Menurut Ulama’ jumhur, jama’ah dari sahabat dan tabi’in, iddah perempuan khulu’ sama seperti iddah talak. Menurut Tirmidzi, demikian perkataan kebanyaan ahli ilmu,terdiri dari para sahabat, tabi’in dan lain-lain. mereka menerangkan bahwa perempuan yang di-khulu’ itu termasuk perempuan yang ditalak, menurut umumnya ayat Al-Quran.[10]
فَإِنْطَلَّقَهَافَلَاتَحِلُّلَهٗمِنْبَعْدُحَتّٰىتَنْكِحَزَوْجًاغَيْرَهٗۗفَإِنْطَلَّقَهَافَلَاجُنَاحَعَلَيْهِمَاأَنْيَّتَرَاجَعَاإِنْظَنَّاأَنْيُّقِيْمَاحُدُوْدَاللّٰهِۗوَتِلْكَحُدُوْدُاللّٰهِيُبَيِّنُهَالِقَوْمٍيَّعْلَمُوْنَ
Ayat ini menunjukkan bahwa setelah terjadinya talak yang ketiga maka tidak dapat dirujuk kembali. Rujuk dan khulu’ hanya dapat dilakukan sebelum terjadinya talak yang ketiga. Lebih jelasnya, jika suami memilih untuk menceraikan isterinya dengan perceraian yang tidak ada lagi kesempatan rujuk (talak ketiga), maka bekas isterinya itu tidak halal baginya untuk dinikahi sampai bekas isteri tersebut menikah dengan pria yang lain, selain bekas suami yang pertama.
“maka jika sudah ditalaknya (oleh suami yang kedua), tidaklah dosa bagi mereka berdua untuk menikah kembali.” Ayat ini menegaskan bahwa perempuan yang telah dicerai dengan talak tiga, tidak boleh kembali kepada bekas suaminya itu, sehingga dia kawin lebih dahulu dengan laki-laki lain dengan sah dang sudah bercampur, seperti yang telah diterangkan diatas. Adapun perkawinannya dengan suami yang kedua itu, seandainya hanya bermaksud supaya dapat nikah kembali dengan bekas suaminya yang pertama maka perkawinan itu dinamakan “al-muhallil wal muhalla lahu”, atau yang lebih populer dalam ungkapan bahasa Indonesia perkawinan “cina buta”. Rasuullah mengumpamakan laki-laki yang berbuat seperti itu seperti kambing pinjaman, sebagaimana yang tersebut dalam hadist Uqbah bin Amir, yang artinya : “belumkah aku ceritakan kepadamu tentang kambing pinjaman ?mereka menjawab belum. Maka kata Rasul pula,itulah dia Muhallil. Allah mengutuk muhallil dan muhallal lahu.”
Selain ini banyak lagi hadist yang menunjukkan bahwa perbuatan Muhallil itu termasuk dosa besar, karena dia adalah perbuatan yang terkutuk.

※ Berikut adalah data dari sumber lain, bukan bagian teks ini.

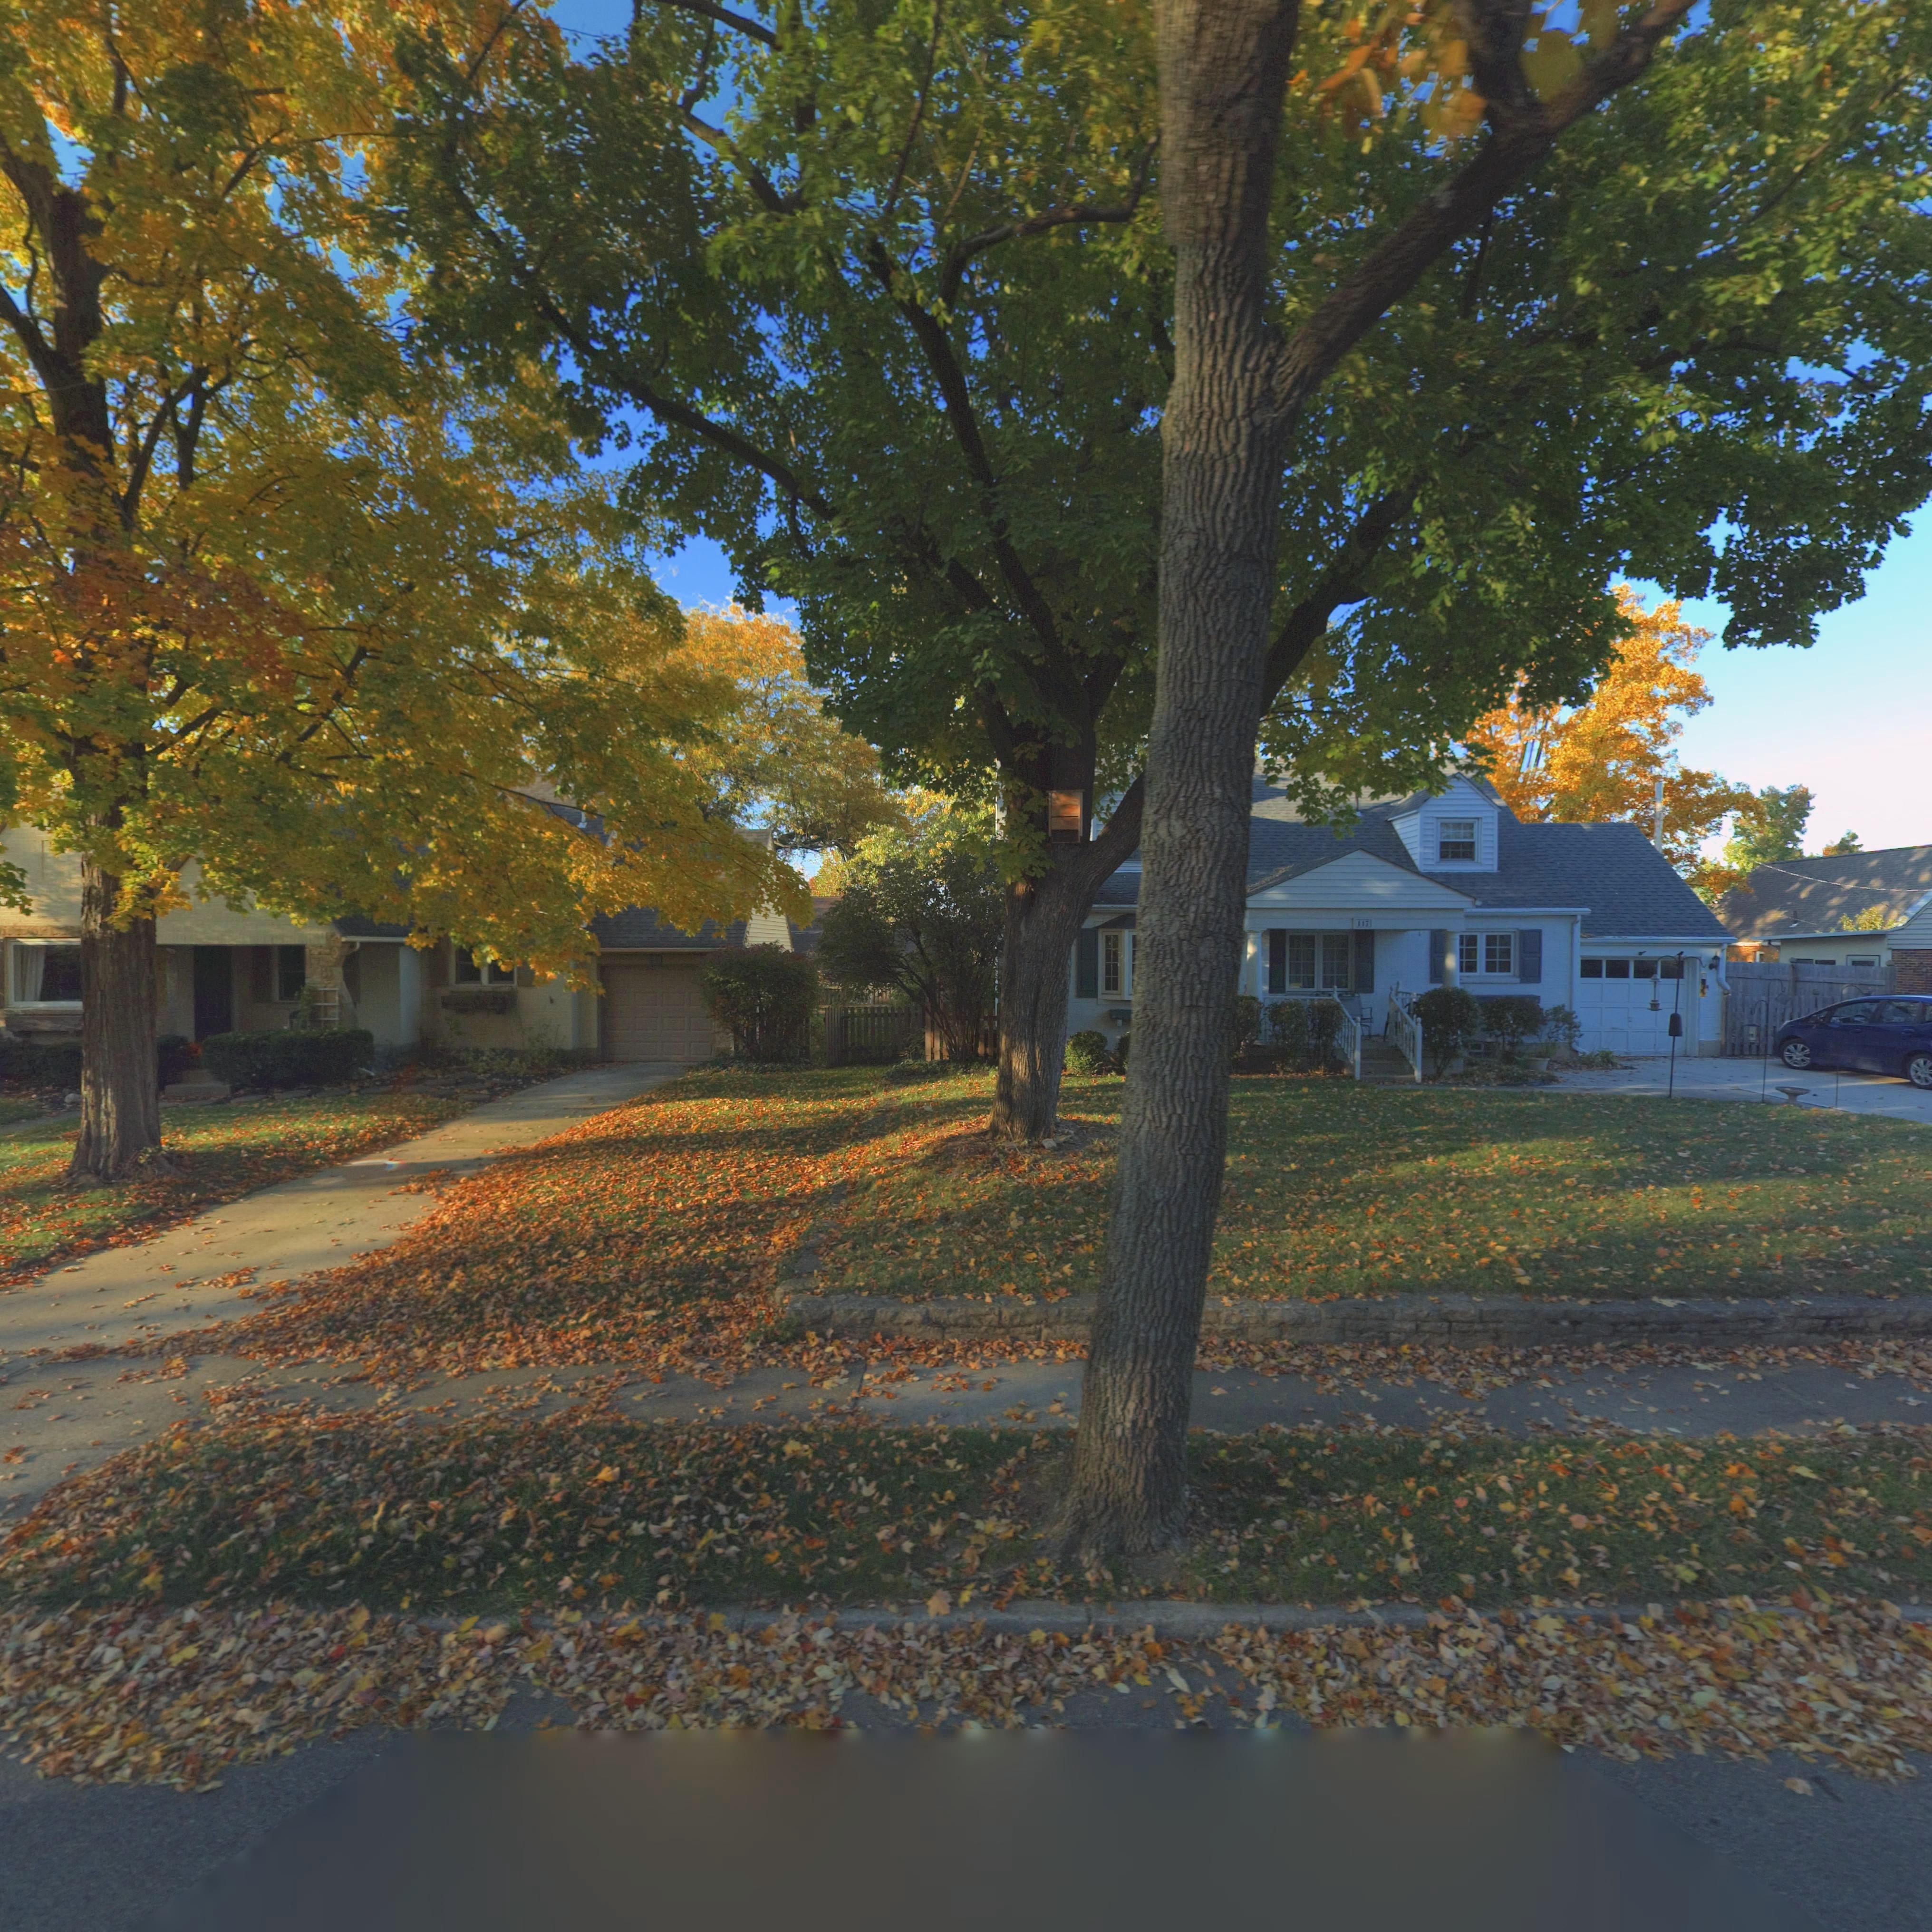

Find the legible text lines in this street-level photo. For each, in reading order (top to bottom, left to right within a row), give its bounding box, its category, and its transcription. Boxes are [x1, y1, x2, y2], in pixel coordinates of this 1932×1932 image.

[1357, 920, 1370, 927] StreetNumber: 117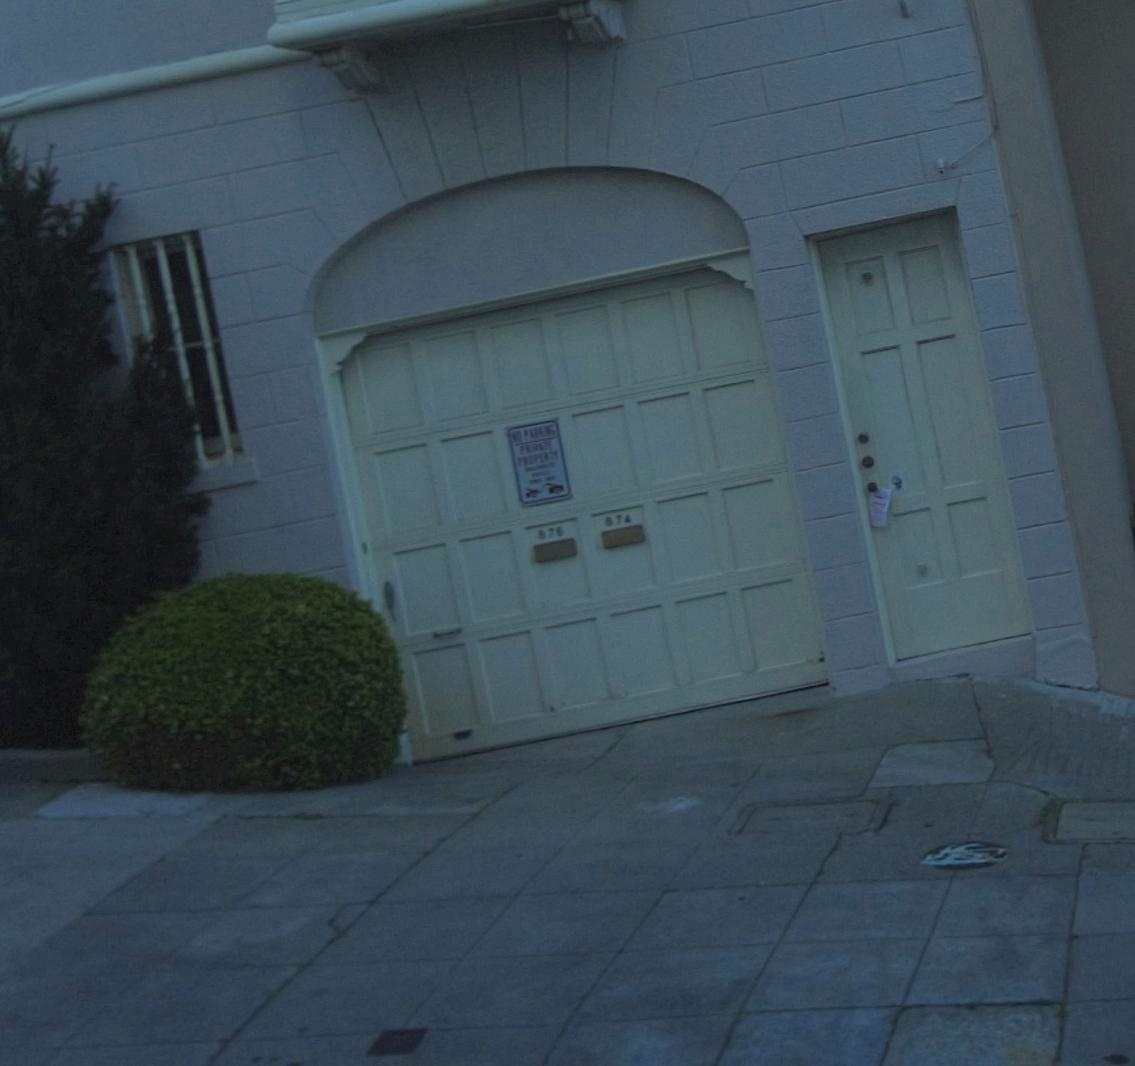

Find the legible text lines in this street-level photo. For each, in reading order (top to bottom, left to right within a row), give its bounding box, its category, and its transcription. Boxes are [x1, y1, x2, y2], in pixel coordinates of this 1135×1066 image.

[509, 423, 558, 445] None: NO PARKING
[517, 439, 554, 456] None: PRIVATE
[515, 449, 559, 469] None: PROPERTY
[603, 512, 634, 529] StreetNumber: 874
[536, 525, 565, 542] StreetNumber: 876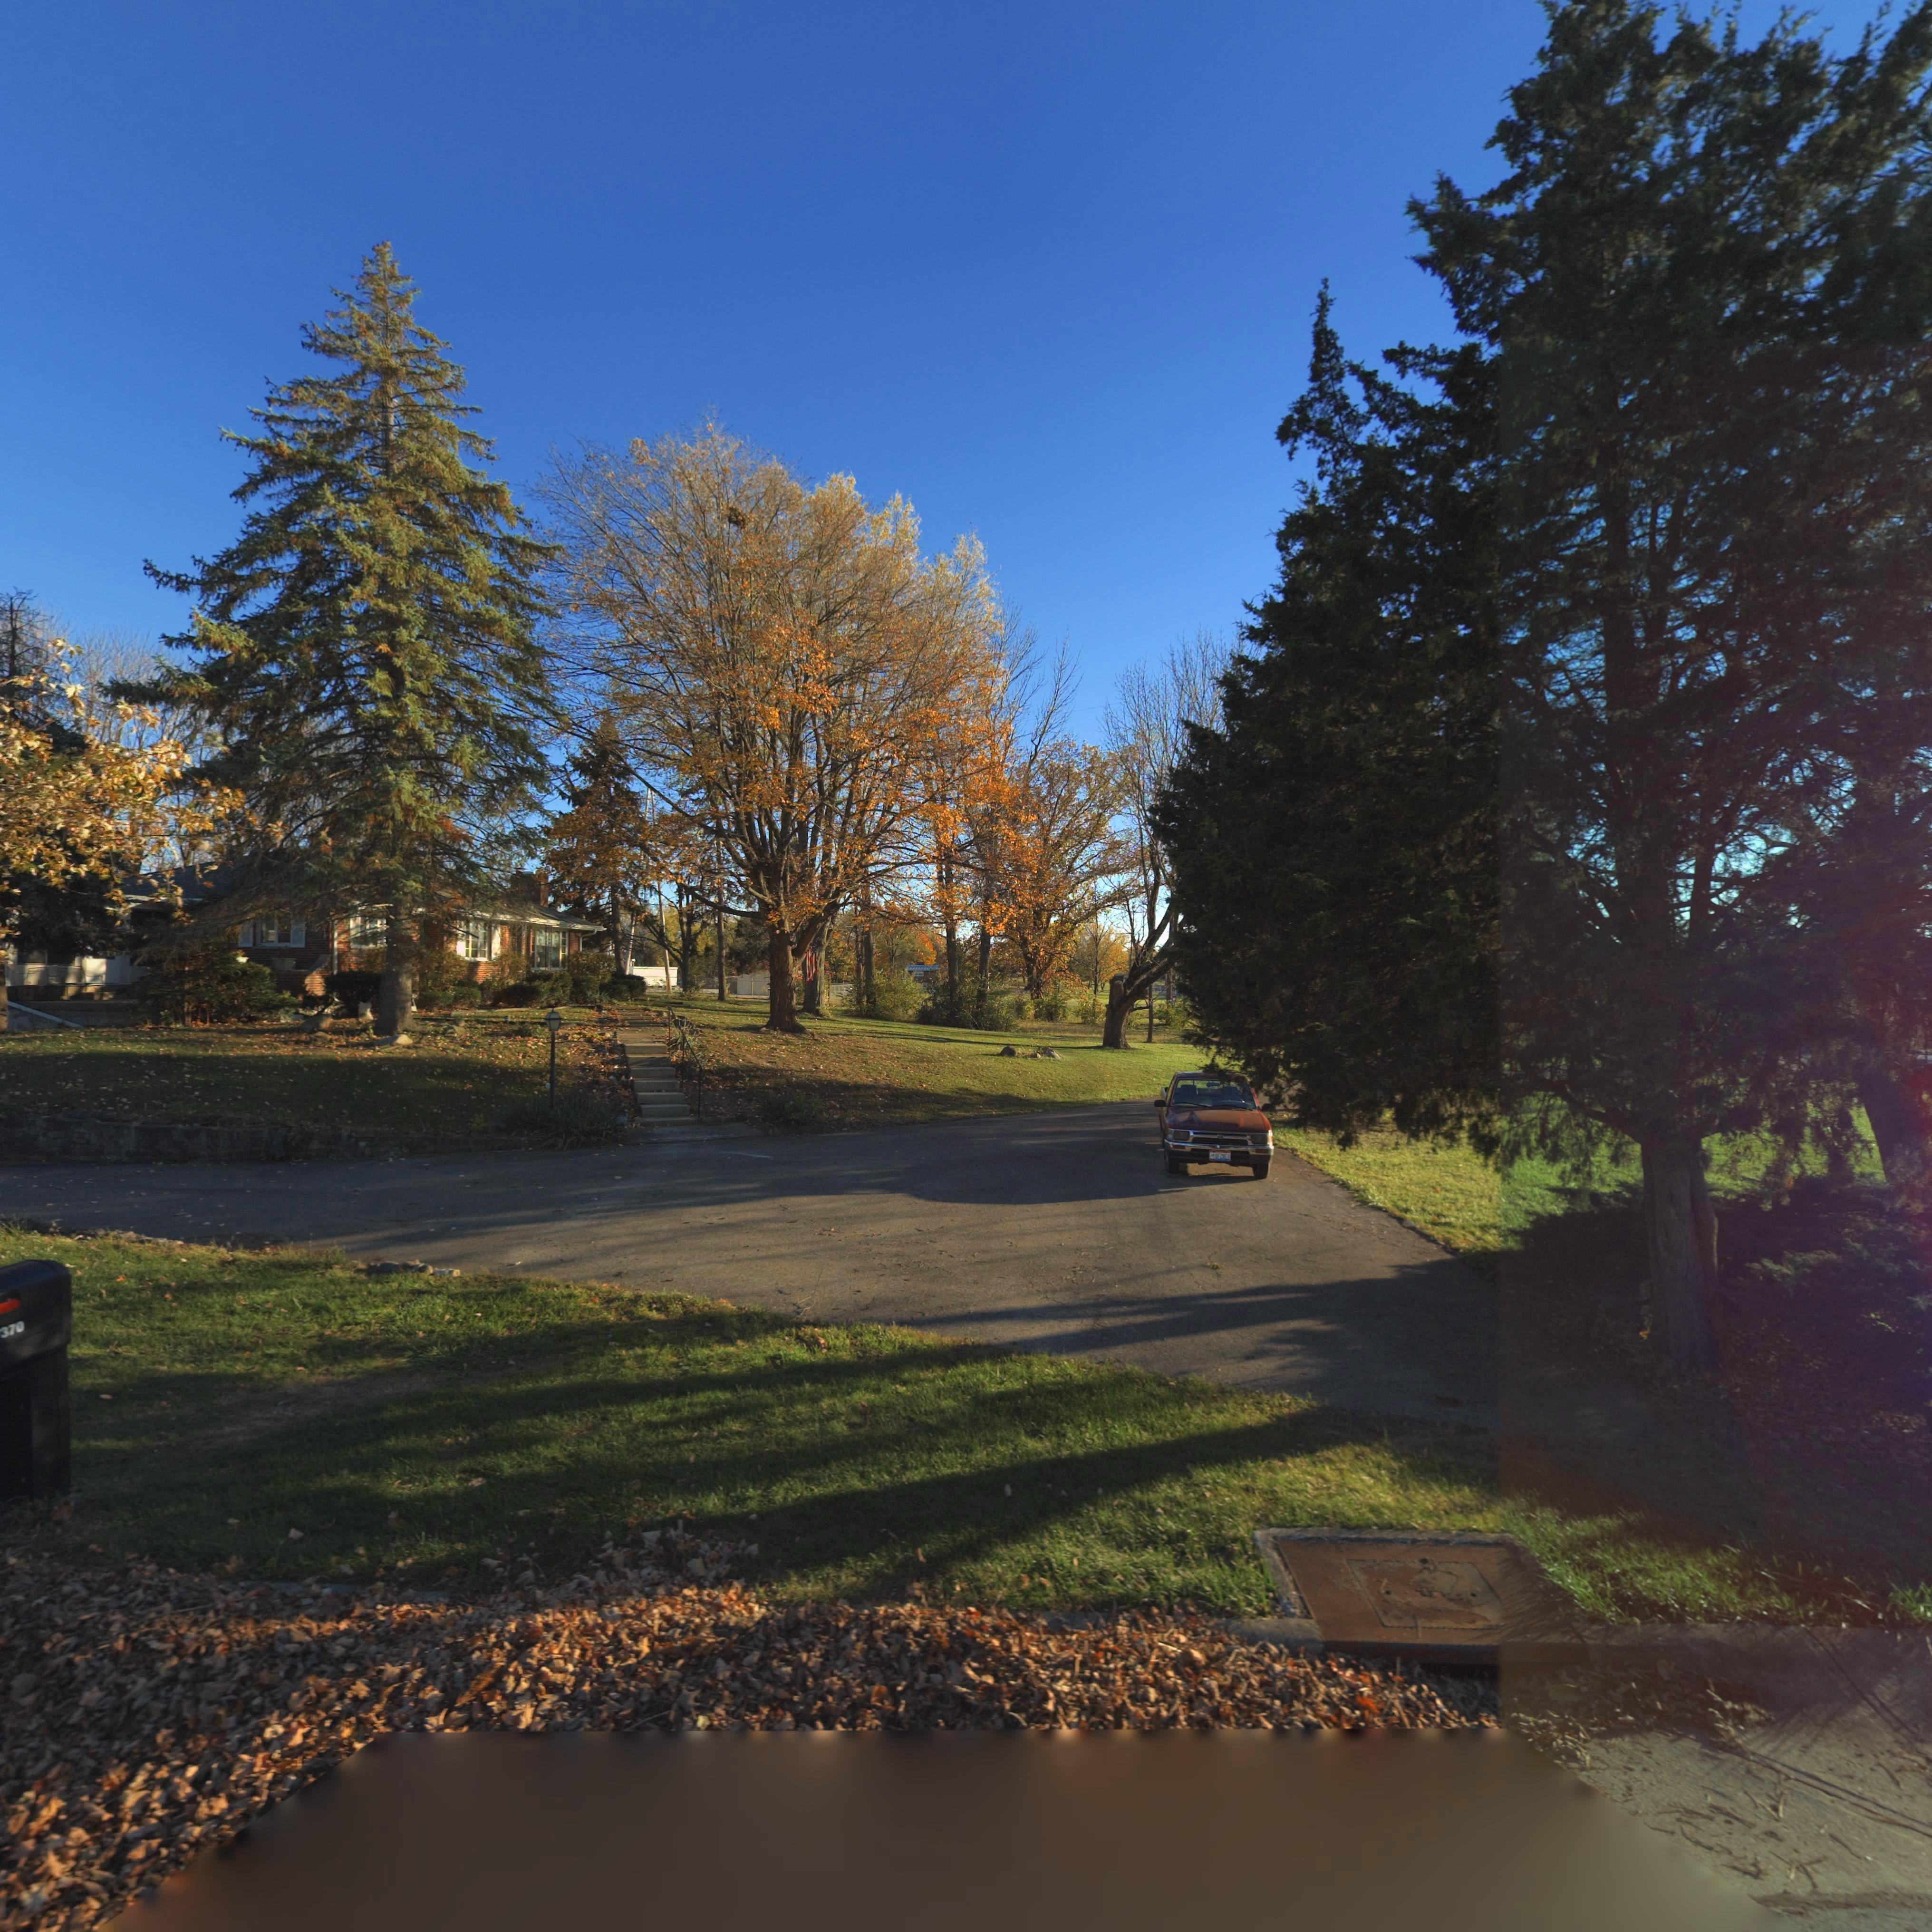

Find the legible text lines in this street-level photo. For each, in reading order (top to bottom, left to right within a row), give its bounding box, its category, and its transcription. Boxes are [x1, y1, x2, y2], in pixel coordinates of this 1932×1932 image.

[0, 1319, 26, 1339] StreetNumber: 370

Menurut Abu Tsaur, Syafi’i dan golongan Hanafiyah, muhallil yang merusakkan pernikahan ialah apabila dalam pernikahan itu ada disyaratkan perceraian sesudah itu, supaya perempuan itu dapat kembali kawin kepada suaminya yang pertama. Tetapi jika dalam pernikahan itu tidak ada disyaratkan demikian, maka akad nikah itu adalah sah dan tidak termasuk di dalam asal muhallil ini.[11]